While it is appropriate to consider tRNA abundance to estimate the codon and mRNA adaptation, this model has two caveats. First, the gene copy number of tRNAs is considered a measure of tRNA abundance. For single-celled organisms such as E. coli and S. cerevisiae, the number of genes corresponds to the abundance of tRNAs. So, using gene copy numbers as a proxy for tRNA abundance is appropriate. However, organisms such as Mtb or Plasmodium falciparum have only one copy of gene per tRNA, making it impossible to estimate the tRNA levels from gene copy numbers. The second caveat of the original tAI algorithm is that the demand for tRNAs in the transcriptome is not considered. The abundance of mRNAs in the cell determines the demand for codons. The advantage of a highly abundant tRNA in the cell is neutralized if their demand is equally high. A modification of the original tAI algorithm was introduced, which integrates the tRNA demand into the calculation of codon adaptability14.

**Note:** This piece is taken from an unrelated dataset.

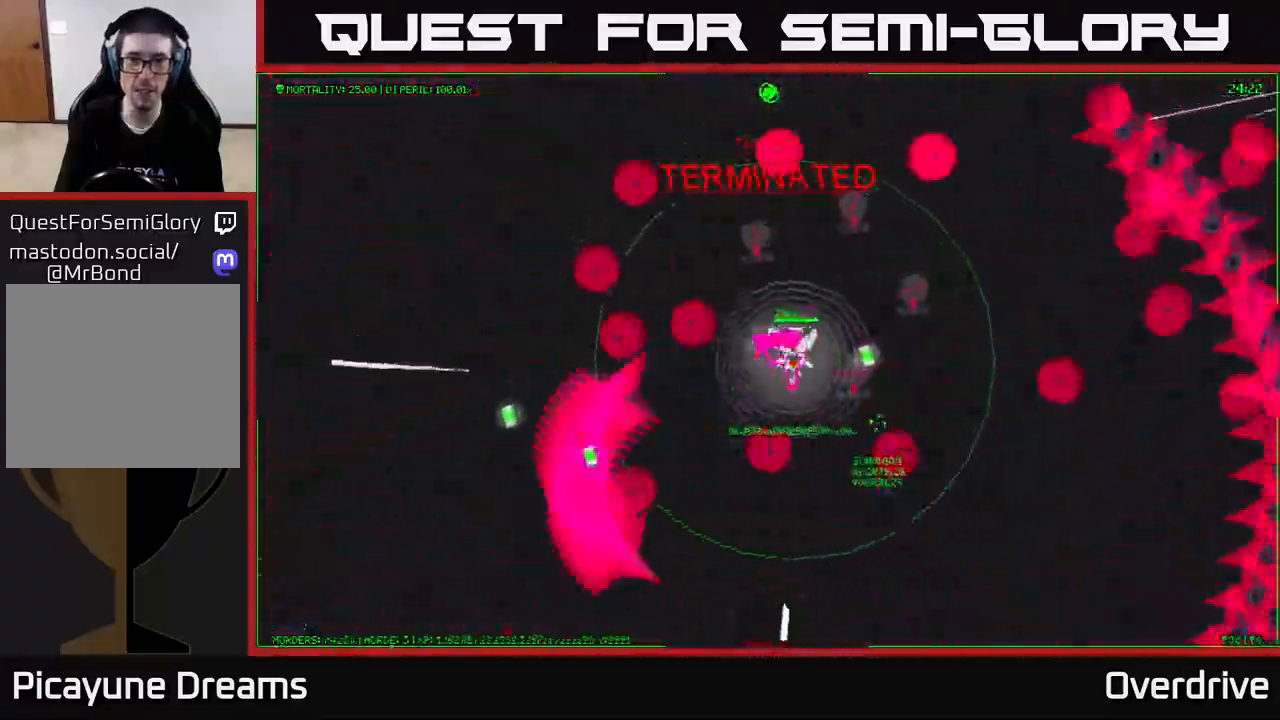
{"buttons": [], "left_stick": "left", "right_stick": "center", "events": [[167, "left_stick", "down-left"], [383, "left_stick", "left"]]}
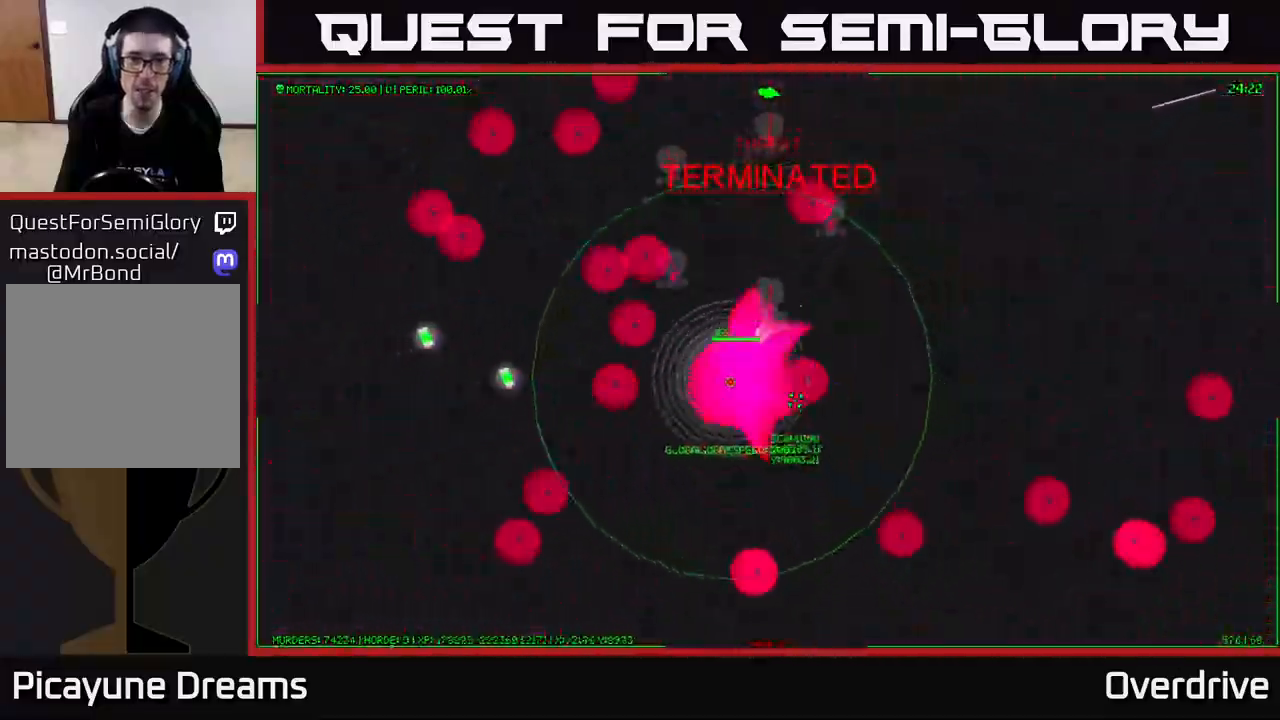
{"buttons": [], "left_stick": "up-left", "right_stick": "center", "events": [[500, "left_stick", "up-left"]]}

Apart from the availability of tRNAs, tRNA demand, and wobble base pairing, other factors also determine the adaptability of codons within a cell. Some of them include tRNA modifications and tRNA aminoacylation. In this study, we asked if codon adaptability, as a function of tRNA abundance and tRNA demand, plays any role in the translation efficiency of mRNAs in Mtb. To address this, we estimated the adaptability codons in Mtb based on the tRNA abundance. We included the demand for anticodons in the calculation besides the tRNA abundance for the calculation of codon optimality. Further, we estimated the mRNA optimality score and found that only a few mRNAs in Mtb have suboptimal codon usage. Moreover, the translation efficiency of these mRNAs was not low, suggesting that the codon adaptability determined by tRNA abundance and demand is not the determining factor for translation efficiency in Mtb.

Results

Mtb tRNA pool exhibit a wide range of tRNA levels

First, we analysed if different strains of Mtb exhibits similar codon usage pattern. To address this, we calculated the genomic codon usage of three Mtb strains—H37Rv, CDC1551, and Erdman strain. Figure 1A and B shows that the codon usage is nearly identical for these three strains. Moreover, we compared the codon usage of H37Rv strain of Mtb with a closely related slow growing pathogen, M. leprae. Interestingly, the codon usage pattern of these two organism shows a strong positive correlation (Fig. 1C). Rest of the experiments and analyses described are done with the H37Rv strain of Mtb, which is a standard laboratory reference strain.

Figure 1
figure 1

Mtb tRNA pool exhibit wide variability in the abundance of tRNAs. (A–C) Scatterplots showing genomic codon usage values of H37Rv and CDC1551 (A), H37Rv and Erdman strain (B), and H37Rv and M. leprae (C). (D) TAc values calculated using the gene copy numbers. (E) A box plot showing normalized read counts obtained from a tRNA-HySeq experiment done with log phase Mtb. (F) Normalized read counts for each anticodon depicted as a barplot.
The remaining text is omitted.